*** Data section ***
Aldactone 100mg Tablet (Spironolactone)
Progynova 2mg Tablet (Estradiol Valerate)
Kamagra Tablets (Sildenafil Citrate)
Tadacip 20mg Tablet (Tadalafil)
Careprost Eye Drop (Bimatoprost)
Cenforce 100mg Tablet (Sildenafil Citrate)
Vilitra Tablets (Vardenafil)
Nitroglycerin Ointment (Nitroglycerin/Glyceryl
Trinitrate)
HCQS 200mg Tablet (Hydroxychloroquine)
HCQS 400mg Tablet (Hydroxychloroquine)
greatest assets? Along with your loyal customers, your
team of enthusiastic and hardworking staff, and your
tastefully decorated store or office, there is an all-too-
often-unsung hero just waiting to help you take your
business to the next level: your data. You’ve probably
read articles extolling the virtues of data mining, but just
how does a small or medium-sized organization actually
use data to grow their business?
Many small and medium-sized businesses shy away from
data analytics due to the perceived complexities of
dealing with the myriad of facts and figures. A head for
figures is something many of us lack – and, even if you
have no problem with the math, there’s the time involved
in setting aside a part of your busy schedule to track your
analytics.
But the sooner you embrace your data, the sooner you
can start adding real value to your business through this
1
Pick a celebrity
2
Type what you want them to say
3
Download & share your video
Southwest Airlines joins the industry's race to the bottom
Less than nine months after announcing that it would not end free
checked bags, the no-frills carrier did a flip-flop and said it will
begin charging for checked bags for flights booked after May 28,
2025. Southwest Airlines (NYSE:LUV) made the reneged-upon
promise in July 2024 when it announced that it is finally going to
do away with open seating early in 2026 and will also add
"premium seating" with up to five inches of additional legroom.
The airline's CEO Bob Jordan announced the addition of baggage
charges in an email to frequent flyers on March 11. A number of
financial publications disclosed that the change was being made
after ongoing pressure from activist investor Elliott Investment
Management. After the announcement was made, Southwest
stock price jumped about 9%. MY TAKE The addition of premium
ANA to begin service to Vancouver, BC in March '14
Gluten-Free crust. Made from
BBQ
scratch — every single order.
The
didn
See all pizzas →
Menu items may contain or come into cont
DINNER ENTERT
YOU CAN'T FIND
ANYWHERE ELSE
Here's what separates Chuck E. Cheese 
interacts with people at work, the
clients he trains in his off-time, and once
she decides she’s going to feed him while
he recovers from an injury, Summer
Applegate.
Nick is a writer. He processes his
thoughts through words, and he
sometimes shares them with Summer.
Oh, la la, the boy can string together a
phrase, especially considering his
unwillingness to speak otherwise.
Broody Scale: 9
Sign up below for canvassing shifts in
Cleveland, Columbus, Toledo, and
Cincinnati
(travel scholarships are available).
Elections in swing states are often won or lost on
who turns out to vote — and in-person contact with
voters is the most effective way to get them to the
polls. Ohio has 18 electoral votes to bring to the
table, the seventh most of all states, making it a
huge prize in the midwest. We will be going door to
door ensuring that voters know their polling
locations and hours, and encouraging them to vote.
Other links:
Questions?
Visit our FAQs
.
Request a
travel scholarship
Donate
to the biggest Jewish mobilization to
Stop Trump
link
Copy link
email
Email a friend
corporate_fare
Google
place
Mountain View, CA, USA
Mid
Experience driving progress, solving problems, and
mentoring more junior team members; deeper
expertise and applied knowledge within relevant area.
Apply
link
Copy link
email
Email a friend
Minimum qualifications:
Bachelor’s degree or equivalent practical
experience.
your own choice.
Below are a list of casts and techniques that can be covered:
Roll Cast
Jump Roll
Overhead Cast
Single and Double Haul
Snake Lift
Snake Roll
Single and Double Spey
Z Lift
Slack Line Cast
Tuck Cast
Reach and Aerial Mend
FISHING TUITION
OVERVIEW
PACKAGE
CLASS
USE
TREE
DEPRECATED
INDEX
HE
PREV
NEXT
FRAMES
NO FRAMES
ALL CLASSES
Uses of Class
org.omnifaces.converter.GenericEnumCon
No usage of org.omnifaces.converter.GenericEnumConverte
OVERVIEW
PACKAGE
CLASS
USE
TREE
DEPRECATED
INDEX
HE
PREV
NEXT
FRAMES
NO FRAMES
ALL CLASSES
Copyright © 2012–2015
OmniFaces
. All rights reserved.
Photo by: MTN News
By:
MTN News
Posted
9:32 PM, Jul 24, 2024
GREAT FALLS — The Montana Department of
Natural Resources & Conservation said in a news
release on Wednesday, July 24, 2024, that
*** End of Data section ***
(What is expected)
Which lines above contain the word "their", matching case exactly? Find each one and copy it in full.

(Solution to this task)
use data to grow their business?
door ensuring that voters know their polling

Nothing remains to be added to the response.